*To do*:
Filter the listing below down to the lines holding the word "Liège", and copy those lines.

=-=-=-=-=

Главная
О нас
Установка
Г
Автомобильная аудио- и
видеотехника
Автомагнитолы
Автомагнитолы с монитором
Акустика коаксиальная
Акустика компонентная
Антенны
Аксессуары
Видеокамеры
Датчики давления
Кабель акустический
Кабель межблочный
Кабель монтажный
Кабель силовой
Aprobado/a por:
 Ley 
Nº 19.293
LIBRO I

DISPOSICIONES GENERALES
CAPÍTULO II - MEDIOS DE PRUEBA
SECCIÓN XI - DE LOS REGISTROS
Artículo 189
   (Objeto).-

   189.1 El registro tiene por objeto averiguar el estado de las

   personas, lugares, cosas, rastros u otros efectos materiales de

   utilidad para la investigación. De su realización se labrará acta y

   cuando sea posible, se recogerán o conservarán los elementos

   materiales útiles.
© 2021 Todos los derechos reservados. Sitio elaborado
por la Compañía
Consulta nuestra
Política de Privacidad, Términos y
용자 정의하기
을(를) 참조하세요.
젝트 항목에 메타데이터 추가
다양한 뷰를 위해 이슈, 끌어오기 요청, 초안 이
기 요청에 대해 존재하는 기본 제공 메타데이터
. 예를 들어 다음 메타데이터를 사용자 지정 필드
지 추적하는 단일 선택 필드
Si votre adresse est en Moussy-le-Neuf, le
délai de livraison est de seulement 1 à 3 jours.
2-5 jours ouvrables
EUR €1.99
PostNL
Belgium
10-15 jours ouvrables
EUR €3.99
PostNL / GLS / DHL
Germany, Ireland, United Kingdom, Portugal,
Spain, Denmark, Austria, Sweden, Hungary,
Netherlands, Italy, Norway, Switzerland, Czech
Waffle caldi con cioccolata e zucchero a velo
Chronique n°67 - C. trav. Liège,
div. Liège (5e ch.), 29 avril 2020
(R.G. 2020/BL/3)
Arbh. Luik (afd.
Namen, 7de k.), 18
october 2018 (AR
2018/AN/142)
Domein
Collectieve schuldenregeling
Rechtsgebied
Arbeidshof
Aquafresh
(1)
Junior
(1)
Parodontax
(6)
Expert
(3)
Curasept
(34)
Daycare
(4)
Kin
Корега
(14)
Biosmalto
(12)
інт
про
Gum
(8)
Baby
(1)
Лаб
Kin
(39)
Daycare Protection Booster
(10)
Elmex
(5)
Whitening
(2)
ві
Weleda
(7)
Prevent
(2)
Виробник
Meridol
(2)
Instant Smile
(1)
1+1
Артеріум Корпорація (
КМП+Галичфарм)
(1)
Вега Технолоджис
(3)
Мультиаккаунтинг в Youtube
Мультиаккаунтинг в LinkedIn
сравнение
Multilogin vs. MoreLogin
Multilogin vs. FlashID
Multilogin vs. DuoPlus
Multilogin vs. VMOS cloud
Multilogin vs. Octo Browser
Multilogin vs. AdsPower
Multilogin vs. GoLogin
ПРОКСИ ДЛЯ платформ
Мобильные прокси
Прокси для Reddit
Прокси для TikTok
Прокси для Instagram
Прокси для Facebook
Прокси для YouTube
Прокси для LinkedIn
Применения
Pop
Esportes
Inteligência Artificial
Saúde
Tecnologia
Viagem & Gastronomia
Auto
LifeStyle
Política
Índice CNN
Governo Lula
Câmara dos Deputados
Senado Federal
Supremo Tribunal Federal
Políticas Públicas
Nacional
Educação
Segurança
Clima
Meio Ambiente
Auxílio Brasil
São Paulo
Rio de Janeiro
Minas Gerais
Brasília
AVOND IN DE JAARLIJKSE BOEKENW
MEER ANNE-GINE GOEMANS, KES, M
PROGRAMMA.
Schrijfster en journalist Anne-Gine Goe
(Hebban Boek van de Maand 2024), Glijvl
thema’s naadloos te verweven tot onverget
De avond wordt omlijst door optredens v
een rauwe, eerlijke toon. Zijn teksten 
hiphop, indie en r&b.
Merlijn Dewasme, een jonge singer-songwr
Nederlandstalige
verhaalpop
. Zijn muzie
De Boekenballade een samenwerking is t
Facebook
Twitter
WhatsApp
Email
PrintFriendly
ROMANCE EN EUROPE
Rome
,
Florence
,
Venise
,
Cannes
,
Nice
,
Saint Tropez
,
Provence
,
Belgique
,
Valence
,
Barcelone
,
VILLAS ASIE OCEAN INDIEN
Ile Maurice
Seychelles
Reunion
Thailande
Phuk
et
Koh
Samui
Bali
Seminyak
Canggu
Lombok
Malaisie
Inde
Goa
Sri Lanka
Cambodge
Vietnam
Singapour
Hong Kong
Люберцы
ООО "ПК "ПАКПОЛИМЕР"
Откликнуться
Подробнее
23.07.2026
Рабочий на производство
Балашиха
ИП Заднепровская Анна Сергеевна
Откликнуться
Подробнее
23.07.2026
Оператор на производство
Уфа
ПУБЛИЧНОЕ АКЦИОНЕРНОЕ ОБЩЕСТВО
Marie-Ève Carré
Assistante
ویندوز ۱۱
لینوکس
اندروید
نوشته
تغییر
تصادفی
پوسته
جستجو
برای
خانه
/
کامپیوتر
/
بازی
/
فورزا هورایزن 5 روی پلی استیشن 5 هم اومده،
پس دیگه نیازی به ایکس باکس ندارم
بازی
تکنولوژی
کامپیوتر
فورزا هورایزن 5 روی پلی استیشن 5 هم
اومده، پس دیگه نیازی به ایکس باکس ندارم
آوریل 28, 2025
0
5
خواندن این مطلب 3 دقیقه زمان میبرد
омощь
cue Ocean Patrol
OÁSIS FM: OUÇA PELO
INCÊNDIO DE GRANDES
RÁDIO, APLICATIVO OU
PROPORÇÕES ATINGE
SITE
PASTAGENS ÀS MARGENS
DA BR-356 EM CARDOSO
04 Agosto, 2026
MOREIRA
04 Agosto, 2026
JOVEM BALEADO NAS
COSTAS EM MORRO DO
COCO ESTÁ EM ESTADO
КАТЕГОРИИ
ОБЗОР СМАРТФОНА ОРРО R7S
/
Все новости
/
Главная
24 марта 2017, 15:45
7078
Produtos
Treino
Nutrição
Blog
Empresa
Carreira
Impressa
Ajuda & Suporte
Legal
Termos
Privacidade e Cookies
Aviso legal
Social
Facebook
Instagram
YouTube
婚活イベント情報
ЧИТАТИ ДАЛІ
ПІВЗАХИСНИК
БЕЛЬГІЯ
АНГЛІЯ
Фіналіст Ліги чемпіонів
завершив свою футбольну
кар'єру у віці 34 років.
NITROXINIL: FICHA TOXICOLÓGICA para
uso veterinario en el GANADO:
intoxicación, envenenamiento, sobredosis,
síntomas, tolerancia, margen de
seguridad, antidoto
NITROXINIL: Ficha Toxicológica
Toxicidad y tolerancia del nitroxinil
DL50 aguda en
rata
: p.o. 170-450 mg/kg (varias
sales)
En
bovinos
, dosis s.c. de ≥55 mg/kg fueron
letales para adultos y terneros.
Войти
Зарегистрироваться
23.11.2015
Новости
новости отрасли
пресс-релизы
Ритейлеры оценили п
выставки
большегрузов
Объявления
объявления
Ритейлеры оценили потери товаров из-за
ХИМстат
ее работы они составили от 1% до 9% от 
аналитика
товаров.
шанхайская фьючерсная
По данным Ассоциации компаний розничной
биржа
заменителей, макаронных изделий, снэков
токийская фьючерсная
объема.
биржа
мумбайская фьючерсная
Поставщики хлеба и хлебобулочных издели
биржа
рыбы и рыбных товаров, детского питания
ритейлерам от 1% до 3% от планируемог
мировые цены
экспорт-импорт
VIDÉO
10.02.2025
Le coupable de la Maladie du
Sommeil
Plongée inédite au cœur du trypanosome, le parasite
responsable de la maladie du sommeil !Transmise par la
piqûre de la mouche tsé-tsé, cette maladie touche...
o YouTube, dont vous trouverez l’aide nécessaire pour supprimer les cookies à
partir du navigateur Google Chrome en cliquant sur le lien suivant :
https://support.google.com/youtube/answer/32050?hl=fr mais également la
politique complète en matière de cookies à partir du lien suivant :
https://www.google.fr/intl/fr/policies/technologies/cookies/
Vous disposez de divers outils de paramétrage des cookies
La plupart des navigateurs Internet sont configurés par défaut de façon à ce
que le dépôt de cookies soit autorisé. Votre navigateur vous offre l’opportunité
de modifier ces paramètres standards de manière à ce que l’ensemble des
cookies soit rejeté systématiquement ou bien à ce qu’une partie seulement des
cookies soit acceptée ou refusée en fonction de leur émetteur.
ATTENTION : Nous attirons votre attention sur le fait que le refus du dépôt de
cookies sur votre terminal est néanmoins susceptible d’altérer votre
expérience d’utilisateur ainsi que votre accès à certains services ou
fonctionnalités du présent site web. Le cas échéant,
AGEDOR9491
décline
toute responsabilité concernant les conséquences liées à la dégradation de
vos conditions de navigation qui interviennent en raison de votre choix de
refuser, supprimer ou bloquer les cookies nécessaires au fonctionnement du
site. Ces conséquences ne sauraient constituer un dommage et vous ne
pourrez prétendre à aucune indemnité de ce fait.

=-=-=-=-=

*Exercise result*:
Chronique n°67 - C. trav. Liège,
div. Liège (5e ch.), 29 avril 2020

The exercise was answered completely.